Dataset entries

----

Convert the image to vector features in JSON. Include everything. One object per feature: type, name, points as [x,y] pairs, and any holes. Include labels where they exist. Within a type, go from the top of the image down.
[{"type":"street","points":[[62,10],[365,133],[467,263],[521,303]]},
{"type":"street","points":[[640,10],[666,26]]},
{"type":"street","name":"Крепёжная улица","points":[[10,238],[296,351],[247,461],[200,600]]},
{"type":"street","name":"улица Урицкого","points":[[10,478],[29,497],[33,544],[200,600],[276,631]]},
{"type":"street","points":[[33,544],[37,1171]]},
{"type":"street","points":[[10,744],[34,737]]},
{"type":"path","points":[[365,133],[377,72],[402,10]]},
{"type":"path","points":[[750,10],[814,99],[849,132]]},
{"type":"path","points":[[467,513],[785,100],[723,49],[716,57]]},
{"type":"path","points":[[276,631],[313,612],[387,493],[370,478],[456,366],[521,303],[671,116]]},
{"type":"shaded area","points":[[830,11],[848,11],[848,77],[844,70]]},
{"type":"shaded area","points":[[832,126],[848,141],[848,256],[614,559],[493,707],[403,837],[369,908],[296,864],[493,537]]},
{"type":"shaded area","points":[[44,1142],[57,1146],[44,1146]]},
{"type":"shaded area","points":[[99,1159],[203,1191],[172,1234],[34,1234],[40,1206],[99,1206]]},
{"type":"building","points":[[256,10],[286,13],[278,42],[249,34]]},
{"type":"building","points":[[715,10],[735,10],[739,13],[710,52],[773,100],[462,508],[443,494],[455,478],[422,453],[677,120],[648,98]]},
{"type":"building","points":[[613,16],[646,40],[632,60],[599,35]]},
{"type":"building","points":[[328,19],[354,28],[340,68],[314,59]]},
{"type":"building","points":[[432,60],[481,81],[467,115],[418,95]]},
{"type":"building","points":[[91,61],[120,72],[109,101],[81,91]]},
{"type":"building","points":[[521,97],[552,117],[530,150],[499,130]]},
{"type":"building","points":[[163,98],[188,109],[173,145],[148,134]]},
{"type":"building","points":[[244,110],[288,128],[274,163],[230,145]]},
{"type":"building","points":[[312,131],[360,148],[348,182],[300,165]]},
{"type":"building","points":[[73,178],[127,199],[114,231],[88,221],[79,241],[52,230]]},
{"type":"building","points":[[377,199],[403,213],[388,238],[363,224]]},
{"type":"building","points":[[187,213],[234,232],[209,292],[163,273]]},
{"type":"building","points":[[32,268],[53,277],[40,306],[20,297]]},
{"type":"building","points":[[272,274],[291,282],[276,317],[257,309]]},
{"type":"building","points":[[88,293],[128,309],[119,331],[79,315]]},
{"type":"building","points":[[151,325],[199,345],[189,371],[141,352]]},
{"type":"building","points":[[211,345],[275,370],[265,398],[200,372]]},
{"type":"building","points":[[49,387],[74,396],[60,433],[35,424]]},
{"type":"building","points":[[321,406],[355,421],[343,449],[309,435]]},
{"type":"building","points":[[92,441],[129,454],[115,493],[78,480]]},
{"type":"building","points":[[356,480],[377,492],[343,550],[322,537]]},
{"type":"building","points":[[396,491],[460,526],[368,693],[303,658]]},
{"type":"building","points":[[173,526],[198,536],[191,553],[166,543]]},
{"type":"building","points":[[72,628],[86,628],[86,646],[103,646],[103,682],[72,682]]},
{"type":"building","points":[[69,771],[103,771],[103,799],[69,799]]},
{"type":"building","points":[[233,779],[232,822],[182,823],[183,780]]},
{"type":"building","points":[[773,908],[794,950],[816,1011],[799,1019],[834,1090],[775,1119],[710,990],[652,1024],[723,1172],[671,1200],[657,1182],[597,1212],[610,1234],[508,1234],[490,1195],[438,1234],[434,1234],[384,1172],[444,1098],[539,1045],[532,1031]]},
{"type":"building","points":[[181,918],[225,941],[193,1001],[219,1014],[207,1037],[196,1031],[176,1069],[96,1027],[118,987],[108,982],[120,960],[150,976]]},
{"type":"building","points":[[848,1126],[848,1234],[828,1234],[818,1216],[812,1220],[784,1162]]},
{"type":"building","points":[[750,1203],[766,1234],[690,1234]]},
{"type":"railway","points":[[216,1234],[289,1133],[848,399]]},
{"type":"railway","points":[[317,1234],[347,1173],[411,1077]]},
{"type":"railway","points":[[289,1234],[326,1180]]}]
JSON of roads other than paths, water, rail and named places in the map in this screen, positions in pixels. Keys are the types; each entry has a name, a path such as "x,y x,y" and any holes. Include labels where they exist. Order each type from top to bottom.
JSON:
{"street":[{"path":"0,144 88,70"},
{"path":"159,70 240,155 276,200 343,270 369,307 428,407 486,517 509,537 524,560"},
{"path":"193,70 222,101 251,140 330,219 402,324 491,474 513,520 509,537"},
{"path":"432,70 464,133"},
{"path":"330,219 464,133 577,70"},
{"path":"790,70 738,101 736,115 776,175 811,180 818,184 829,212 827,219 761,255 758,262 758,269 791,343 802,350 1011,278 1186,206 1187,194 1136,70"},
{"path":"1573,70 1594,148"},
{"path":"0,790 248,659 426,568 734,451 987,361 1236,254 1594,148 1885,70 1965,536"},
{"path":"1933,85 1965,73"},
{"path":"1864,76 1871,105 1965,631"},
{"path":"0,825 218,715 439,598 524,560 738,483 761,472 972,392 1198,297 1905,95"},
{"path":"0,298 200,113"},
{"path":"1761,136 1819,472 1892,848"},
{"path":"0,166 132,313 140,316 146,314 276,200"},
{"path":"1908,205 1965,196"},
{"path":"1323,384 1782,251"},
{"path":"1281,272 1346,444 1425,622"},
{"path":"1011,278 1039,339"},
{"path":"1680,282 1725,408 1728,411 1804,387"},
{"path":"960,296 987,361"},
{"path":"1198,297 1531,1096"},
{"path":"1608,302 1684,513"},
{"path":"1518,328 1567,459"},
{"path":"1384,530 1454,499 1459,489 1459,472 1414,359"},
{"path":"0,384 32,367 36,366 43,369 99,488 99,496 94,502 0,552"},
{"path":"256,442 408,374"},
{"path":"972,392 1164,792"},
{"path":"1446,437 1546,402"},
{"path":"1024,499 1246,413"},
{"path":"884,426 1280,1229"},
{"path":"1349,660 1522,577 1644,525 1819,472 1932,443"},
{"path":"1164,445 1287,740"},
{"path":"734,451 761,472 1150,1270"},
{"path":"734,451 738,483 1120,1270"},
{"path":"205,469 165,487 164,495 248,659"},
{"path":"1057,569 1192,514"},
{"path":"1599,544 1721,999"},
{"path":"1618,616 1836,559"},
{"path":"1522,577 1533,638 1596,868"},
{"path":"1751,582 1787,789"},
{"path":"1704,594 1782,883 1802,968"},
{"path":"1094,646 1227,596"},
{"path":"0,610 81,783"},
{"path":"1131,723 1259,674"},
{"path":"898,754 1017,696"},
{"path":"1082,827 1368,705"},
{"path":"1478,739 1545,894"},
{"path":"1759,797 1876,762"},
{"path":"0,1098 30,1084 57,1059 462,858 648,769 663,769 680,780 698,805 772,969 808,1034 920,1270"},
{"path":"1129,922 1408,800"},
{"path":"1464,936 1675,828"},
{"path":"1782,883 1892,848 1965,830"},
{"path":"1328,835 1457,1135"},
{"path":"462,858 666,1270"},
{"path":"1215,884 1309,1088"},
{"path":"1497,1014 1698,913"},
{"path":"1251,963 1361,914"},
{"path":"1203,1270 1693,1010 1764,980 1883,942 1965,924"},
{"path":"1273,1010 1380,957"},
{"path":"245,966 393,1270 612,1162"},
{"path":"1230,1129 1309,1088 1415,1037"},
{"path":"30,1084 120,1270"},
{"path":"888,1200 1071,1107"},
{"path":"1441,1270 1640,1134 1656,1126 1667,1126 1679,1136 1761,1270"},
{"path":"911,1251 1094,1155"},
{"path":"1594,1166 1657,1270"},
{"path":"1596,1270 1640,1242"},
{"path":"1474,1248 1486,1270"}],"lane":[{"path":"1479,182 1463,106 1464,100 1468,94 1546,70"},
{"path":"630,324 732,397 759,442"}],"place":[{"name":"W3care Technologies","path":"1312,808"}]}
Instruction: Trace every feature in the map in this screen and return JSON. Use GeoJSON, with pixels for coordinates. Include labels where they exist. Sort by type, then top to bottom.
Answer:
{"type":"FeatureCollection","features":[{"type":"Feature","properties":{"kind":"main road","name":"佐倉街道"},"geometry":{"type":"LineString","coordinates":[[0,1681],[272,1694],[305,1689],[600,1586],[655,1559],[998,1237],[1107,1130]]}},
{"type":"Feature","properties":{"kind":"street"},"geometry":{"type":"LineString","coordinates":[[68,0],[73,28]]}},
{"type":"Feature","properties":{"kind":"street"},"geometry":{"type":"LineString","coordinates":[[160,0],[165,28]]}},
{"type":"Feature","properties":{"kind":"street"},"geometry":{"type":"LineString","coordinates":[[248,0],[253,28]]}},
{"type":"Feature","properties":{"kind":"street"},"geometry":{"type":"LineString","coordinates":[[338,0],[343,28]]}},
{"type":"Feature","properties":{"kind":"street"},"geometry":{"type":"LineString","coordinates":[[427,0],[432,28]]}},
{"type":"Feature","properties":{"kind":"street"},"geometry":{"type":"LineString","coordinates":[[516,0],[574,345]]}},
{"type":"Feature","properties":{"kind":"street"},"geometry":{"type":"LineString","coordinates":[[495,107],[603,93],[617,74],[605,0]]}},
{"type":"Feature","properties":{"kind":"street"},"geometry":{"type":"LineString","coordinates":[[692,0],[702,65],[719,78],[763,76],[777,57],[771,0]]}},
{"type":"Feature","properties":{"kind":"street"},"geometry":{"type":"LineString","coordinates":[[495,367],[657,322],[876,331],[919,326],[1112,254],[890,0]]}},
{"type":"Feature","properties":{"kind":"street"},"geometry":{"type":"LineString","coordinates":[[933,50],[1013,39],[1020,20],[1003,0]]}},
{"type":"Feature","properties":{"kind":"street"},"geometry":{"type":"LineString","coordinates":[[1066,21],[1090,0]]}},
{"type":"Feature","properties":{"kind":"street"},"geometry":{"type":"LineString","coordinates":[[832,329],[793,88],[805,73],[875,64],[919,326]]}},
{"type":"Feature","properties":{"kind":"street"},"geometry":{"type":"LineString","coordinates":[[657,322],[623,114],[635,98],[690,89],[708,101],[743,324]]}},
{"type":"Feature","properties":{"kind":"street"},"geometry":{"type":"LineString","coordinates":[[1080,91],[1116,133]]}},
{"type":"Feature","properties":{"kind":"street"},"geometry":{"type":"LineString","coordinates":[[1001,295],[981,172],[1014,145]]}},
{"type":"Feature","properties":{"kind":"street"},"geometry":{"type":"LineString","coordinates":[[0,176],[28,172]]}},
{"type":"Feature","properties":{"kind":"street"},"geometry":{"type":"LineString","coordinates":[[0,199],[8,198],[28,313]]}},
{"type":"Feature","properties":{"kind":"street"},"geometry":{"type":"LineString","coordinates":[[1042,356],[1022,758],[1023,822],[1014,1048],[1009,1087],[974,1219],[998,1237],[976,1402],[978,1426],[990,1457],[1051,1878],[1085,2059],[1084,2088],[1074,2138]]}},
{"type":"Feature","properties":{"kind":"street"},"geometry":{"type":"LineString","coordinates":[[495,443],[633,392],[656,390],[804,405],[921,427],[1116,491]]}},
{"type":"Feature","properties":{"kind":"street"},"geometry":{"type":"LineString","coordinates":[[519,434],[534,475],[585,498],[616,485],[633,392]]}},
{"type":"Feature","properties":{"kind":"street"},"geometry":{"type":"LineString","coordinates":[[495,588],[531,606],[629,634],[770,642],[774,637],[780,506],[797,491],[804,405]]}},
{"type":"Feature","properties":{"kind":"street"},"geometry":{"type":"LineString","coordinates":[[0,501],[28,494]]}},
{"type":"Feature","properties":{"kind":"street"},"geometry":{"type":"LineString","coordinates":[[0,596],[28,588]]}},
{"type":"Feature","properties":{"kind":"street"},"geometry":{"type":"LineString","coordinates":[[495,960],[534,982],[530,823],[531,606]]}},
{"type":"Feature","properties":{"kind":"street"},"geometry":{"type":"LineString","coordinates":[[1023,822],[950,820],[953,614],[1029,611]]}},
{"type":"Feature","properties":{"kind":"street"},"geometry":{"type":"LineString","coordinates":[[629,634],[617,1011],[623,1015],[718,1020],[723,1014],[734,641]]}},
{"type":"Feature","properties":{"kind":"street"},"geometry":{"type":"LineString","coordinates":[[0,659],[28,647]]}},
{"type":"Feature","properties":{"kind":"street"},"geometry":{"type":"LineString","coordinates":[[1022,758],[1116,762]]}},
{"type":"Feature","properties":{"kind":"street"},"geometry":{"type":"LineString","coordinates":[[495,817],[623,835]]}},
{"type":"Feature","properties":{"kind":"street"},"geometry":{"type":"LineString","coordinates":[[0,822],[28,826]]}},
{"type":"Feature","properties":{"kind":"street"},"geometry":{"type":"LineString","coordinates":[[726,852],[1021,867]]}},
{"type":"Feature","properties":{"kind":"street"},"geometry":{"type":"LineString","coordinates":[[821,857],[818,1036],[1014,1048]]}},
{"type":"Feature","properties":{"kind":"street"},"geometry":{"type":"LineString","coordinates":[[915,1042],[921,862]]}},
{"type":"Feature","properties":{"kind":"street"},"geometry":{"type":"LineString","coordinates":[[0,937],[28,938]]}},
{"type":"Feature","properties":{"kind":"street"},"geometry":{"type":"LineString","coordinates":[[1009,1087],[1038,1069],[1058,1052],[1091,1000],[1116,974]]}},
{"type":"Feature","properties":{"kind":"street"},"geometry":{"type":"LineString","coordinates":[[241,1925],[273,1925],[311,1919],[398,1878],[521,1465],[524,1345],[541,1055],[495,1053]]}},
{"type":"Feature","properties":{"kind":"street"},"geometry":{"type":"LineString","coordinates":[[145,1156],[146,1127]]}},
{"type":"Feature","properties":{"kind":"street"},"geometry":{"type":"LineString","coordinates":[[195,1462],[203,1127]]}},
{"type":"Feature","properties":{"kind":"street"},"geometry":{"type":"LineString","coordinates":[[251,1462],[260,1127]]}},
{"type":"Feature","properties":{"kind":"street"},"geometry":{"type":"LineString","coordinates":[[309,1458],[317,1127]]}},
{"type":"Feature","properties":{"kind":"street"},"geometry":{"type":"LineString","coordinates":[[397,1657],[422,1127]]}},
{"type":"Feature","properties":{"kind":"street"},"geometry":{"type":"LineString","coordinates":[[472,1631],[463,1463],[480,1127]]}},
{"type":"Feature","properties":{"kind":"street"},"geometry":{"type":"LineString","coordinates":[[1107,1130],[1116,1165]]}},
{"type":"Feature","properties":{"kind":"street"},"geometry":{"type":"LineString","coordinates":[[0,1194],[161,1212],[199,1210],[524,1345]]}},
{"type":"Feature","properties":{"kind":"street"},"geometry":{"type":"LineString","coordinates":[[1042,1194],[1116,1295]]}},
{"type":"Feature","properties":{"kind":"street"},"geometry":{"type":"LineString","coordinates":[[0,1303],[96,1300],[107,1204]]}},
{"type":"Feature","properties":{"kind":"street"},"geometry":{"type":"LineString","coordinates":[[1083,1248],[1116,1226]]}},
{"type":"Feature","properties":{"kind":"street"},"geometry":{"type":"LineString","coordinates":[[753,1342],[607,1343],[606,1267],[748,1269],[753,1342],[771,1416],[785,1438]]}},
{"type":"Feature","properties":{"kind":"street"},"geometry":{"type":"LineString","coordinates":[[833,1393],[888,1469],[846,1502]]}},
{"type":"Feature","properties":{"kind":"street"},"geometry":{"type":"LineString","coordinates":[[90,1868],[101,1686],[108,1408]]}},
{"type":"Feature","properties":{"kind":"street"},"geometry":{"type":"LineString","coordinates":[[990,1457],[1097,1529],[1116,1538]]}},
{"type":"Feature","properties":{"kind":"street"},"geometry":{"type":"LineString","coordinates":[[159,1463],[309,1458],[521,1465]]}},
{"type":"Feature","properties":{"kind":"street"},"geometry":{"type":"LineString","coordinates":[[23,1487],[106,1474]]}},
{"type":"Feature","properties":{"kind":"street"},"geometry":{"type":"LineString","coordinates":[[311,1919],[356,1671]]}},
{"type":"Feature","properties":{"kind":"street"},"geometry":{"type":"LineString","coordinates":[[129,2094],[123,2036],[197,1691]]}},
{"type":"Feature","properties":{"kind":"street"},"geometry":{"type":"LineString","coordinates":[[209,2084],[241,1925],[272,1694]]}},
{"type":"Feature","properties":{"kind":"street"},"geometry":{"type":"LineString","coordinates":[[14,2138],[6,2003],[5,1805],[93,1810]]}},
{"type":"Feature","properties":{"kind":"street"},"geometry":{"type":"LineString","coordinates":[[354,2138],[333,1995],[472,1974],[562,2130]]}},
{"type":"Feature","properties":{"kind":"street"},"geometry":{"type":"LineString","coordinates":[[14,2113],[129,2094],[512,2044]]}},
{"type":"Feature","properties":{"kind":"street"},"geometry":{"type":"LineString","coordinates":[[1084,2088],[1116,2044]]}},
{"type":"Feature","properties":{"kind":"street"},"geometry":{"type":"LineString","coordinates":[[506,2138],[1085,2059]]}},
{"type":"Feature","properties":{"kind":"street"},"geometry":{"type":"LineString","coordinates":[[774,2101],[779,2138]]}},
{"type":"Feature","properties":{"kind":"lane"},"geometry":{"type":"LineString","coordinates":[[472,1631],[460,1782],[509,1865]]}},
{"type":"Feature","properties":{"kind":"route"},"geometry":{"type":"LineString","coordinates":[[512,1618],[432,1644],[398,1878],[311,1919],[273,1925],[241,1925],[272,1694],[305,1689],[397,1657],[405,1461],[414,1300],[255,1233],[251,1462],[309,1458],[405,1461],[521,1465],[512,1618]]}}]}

----

Show every line above in which the word "улица" appears.

#### Finished task
{"type":"street","name":"Крепёжная улица","points":[[10,238],[296,351],[247,461],[200,600]]},
{"type":"street","name":"улица Урицкого","points":[[10,478],[29,497],[33,544],[200,600],[276,631]]},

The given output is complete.